Fred Tumbuan Tafsirkan Pasal 23 UU Advokat
ABNR vs Eks Klien

Fred Tumbuan Tafsirkan Pasal 23 UU Advokat

Ada dualisme pandangan yang diberikan Fred Tumbuan.

HRS
Bacaan 2 Menit
Advokat senior Fred Tumbuan. Foto: Project HOL.
Advokat senior Fred Tumbuan. Foto: Project HOL.
Advokat senior Fred Tumbuan mengatakan penafsiran aturan advokat asing dalam Pasal 23 Undang-Undang Nomor 18 Tahun 2003 tentang Advokat tidak bisa dilakukan secara sepotong-sepotong.

Fred mengutarakan hal ini ketika tampil sebagai ahli dalam sidang gugatan Sumatra Partners LLC melawan firma hukum Ali Budiardjo, Nugroho, Reksodiputro (ABNR), Selasa (6/5) lalu. Fred hadir di persidangan atas undangan pihak ABNR.

Berdasarkan rekaman sidang yang diperoleh hukumonline, Fred meminta agar setiap orang harus sangat berhati-hati dalam menafsrirkan suatu undang-undang. Penafsiran tidak boleh terlepas dari konteks saat menafisrkan suatu hukum serta harus memahami rasio legis atau filosofis dari pasal-pasal tersebut. Jika tidak, bisa terjadi penyesatan penafsiran.

“Kalau menafsirkan ketentuan hukum, harus diperhatikan konteks. Jangan hanya melihat satu ayat saja dan melepaskan ayat (2) dan (3). Ini menyesatkan,” ucap Fred dalam persidangan.

(Catatan dari kumpulan data)
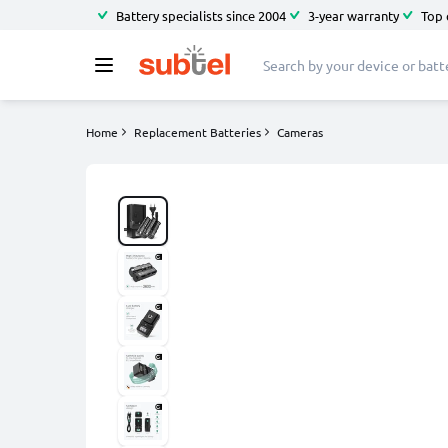
Battery specialists since 2004
3-year warranty
Top 
Home
Replacement Batteries
Cameras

## DESKRIPSI TUGAS
Ambil seluruh teks berita tentang tafsir Fred Tumbuan atas Pasal 23 UU Advokat, utuh dan kata demi kata.

## TUGAS SELESAI
Fred Tumbuan Tafsirkan Pasal 23 UU Advokat
ABNR vs Eks Klien

Fred Tumbuan Tafsirkan Pasal 23 UU Advokat

Ada dualisme pandangan yang diberikan Fred Tumbuan.

HRS
Bacaan 2 Menit
Advokat senior Fred Tumbuan. Foto: Project HOL.
Advokat senior Fred Tumbuan. Foto: Project HOL.
Advokat senior Fred Tumbuan mengatakan penafsiran aturan advokat asing dalam Pasal 23 Undang-Undang Nomor 18 Tahun 2003 tentang Advokat tidak bisa dilakukan secara sepotong-sepotong.

Fred mengutarakan hal ini ketika tampil sebagai ahli dalam sidang gugatan Sumatra Partners LLC melawan firma hukum Ali Budiardjo, Nugroho, Reksodiputro (ABNR), Selasa (6/5) lalu. Fred hadir di persidangan atas undangan pihak ABNR.

Berdasarkan rekaman sidang yang diperoleh hukumonline, Fred meminta agar setiap orang harus sangat berhati-hati dalam menafsrirkan suatu undang-undang. Penafsiran tidak boleh terlepas dari konteks saat menafisrkan suatu hukum serta harus memahami rasio legis atau filosofis dari pasal-pasal tersebut. Jika tidak, bisa terjadi penyesatan penafsiran.

“Kalau menafsirkan ketentuan hukum, harus diperhatikan konteks. Jangan hanya melihat satu ayat saja dan melepaskan ayat (2) dan (3). Ini menyesatkan,” ucap Fred dalam persidangan.